Fit is the variable no spec sheet captures
The single biggest determinant of how any of these earbuds actually perform — ANC seal, bass response, all-day comfort — is whether the stem shape and tip size suit your ear canal, and that’s true regardless of price tier. A £99 pair with a poor seal for your ears will underperform a well-fitting £40 pair on every measured metric that depends on isolation. Most brands in this range ship three or four tip sizes for exactly this reason; trying all of them before writing off a pair’s ANC performance is worth doing before assuming the spec sheet number doesn’t apply.

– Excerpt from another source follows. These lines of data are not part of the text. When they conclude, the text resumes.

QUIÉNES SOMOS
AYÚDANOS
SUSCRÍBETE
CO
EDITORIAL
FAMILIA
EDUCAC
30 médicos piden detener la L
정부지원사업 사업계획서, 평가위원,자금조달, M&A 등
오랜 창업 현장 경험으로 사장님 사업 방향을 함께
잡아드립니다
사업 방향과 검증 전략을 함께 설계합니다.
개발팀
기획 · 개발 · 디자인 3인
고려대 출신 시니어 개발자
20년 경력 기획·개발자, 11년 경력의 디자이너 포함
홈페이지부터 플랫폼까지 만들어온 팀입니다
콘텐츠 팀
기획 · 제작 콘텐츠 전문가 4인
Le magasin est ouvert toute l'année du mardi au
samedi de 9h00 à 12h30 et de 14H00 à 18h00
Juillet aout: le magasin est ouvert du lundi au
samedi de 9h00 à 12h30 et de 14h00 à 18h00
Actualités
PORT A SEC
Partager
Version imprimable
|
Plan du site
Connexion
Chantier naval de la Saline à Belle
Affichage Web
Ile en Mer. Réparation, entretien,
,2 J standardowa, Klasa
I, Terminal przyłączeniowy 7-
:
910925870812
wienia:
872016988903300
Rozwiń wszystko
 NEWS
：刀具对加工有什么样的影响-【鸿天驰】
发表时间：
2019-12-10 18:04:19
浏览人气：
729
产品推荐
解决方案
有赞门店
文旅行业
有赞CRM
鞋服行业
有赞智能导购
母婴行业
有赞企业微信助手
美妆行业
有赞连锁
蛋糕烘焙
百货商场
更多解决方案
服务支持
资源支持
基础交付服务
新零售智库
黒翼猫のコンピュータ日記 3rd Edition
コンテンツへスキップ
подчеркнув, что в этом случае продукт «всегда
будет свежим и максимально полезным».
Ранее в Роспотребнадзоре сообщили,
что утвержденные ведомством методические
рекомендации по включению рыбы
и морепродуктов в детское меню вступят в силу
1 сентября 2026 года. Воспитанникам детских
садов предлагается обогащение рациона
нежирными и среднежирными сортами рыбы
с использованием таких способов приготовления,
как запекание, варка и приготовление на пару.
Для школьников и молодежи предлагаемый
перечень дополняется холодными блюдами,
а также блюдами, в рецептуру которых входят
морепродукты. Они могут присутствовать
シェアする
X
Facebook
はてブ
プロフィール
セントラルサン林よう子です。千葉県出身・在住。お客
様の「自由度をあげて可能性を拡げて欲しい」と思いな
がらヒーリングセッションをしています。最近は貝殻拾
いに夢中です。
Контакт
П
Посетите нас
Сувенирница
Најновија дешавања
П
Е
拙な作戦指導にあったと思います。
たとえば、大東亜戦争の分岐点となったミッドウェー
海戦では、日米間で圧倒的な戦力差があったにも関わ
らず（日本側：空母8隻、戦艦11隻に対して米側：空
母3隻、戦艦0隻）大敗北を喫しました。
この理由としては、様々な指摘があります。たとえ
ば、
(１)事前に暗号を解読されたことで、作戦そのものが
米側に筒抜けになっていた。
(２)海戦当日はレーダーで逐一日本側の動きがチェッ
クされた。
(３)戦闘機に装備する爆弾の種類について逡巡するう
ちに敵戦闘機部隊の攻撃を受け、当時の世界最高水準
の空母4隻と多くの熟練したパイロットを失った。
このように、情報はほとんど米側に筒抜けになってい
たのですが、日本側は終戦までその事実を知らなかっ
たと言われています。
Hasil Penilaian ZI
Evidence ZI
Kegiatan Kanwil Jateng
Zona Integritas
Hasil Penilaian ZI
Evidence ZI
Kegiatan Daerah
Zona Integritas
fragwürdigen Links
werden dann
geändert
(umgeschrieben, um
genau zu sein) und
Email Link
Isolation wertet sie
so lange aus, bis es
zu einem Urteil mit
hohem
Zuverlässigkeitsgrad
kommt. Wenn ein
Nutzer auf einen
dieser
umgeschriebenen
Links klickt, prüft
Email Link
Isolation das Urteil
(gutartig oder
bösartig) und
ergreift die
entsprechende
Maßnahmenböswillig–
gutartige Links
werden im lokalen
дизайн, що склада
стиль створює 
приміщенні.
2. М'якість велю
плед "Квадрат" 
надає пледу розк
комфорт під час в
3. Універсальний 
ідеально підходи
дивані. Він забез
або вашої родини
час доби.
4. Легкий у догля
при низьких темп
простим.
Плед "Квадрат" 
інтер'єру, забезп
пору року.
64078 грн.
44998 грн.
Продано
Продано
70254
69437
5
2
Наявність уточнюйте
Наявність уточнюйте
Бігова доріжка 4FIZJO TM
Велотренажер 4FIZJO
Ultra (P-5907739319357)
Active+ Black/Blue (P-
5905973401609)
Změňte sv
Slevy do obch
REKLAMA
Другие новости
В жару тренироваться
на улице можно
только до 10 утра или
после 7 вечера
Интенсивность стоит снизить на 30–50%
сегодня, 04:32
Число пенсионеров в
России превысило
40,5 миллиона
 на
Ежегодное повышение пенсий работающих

Case battery health over the long haul
The charging case’s own battery gets far less scrutiny than the earbuds it holds, and it’s the component most likely to determine how long a pair stays genuinely useful. A case battery that degrades — as all lithium cells do — from an as-new 24-hour top-up capacity down to 15 or 16 hours after a year of daily cycling is normal wear rather than a defect. It’s rarely disclosed anywhere on the box, though, and budget-tier cases with smaller cells degrade proportionally faster in absolute hours lost. None of the pairs in this guide publish a case-battery-cycle-life figure, which is standard for the category rather than a specific black mark against any one of them, but it’s worth budgeting for a battery that quietly shortens the “all-day on one case charge” claim within twelve to eighteen months regardless of which pair you buy.
The picks
For anyone shopping at the top of the range and wanting the closest thing to flagship performance without a flagship price, the Nothing Ear (a) is the strongest all-rounder at £99 — LDAC support, class-leading ANC for the price, and a design that photographs and wears better than the number implies. For deeper EQ control and a heart-rate extra that costs nothing to ignore, the Soundcore Liberty 4 NC around £90 is the pick, provided the stem shape suits your ear. Below £50, the honest choice is to accept passive isolation only with the JLab Go Air Pop rather than pay for an ANC implementation too thin to matter, or stretch to the EarFun Air Pro 3 if genuine (if modest) noise cancellation at the lowest possible price is the priority. In every case, buy from a retailer with a real returns window and try the tip sizes before judging the noise cancellation — the spec sheet tells you what’s possible; your own ears, with the right tip fitted, tell you what you’ll actually get.